• _Problem_
Task for the records below: count the lines that contain the word "contains" and give only that number.

━━━━━ Dataset excerpts

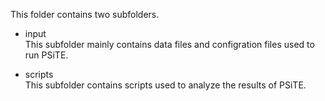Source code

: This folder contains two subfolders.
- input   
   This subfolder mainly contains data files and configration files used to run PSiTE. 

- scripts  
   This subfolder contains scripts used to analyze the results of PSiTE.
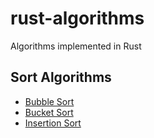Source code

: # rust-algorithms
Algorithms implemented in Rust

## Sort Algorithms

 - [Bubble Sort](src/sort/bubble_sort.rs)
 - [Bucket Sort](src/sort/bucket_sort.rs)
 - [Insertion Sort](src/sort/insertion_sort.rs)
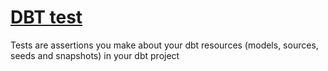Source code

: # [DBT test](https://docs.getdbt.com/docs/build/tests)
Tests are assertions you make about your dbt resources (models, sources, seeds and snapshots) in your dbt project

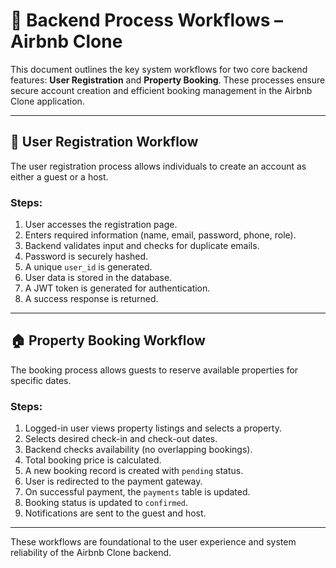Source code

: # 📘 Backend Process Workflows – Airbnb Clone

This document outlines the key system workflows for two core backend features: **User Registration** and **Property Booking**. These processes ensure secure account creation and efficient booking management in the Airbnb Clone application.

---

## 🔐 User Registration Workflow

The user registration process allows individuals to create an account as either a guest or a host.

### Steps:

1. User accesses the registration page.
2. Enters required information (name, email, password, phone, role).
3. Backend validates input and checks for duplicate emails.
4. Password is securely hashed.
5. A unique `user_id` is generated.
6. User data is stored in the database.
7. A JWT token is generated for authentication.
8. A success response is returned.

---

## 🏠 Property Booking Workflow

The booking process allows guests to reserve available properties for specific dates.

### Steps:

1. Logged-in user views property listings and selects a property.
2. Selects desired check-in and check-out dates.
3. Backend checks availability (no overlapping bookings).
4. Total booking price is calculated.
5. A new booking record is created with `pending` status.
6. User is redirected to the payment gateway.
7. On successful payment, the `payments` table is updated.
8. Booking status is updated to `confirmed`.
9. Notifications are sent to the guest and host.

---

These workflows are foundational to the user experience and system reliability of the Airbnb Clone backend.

━━━━━━━━━━

• _Answer below_
3